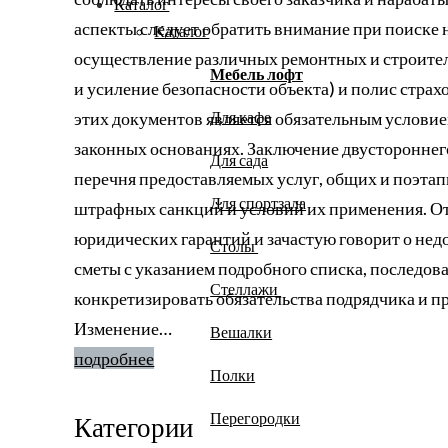
Каталог
аспекты следует обратить внимание при поиске
Каталог
осуществление различных ремонтных и строител
Мебель лофт
и усиление безопасности объекта) и полис стра
этих документов является обязательным условие
Для кафе
законных основаниях. Заключение двустороннего
Для сада
перечня предоставляемых услуг, общих и поэтап
Для спортзала
штрафных санкций и условий их применения. От
юридических гарантий и зачастую говорит о не
Столы
сметы с указанием подробного списка, последов
Стеллажи
конкретизировать обязательства подрядчика и п
Изменение…
Вешалки
подробнее
Полки
Перегородки
Категории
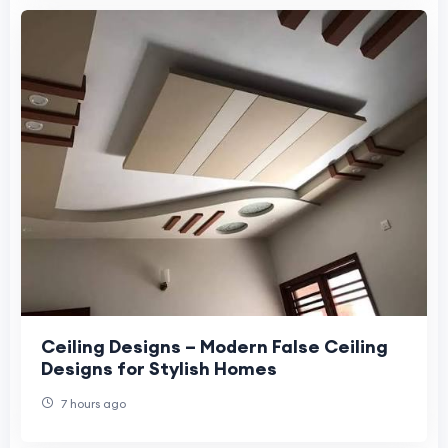
Ceiling Designs – Modern False Ceiling
Designs for Stylish Homes
7 hours ago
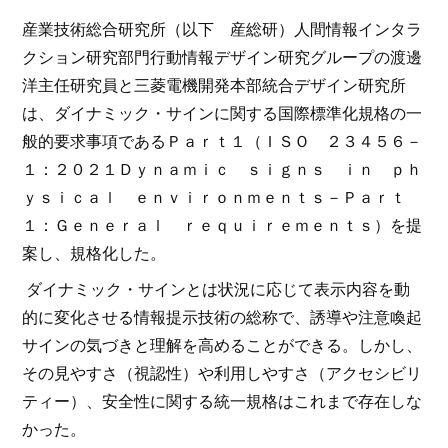
産業技術総合研究所（以下 産総研）人間情報インタラ
クション研究部門行動情報デザイン研究グループの渡邊
洋主任研究員と三菱電機開発本部統合デザイン研究所
は、ダイナミック・サインに関する国際標準化規格の一
般的要求事項であるＰａｒｔ１（ＩＳＯ ２３４５６－
１：２０２１Ｄｙｎａｍｉｃ ｓｉｇｎｓ ｉｎ ｐｈ
ｙｓｉｃａｌ ｅｎｖｉｒｏｎｍｅｎｔｓ－Ｐａｒｔ
１：Ｇｅｎｅｒａｌ ｒｅｑｕｉｒｅｍｅｎｔｓ）を提
案し、規格化した。
ダイナミック・サインとは状況に応じて表示内容を動
的に変化させる情報提示技術の総称で、誘導や注意喚起
サインの気づきと理解を高めることができる。しかし、
その見やすさ（視認性）や利用しやすさ（アクセシビリ
ティー）、安全性に関する統一規格はこれまで存在しな
かった。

===============

About this exercise: If a line above includes the string "Designs", pick it out.

Solution for this task:
Ceiling Designs – Modern False Ceiling
Designs for Stylish Homes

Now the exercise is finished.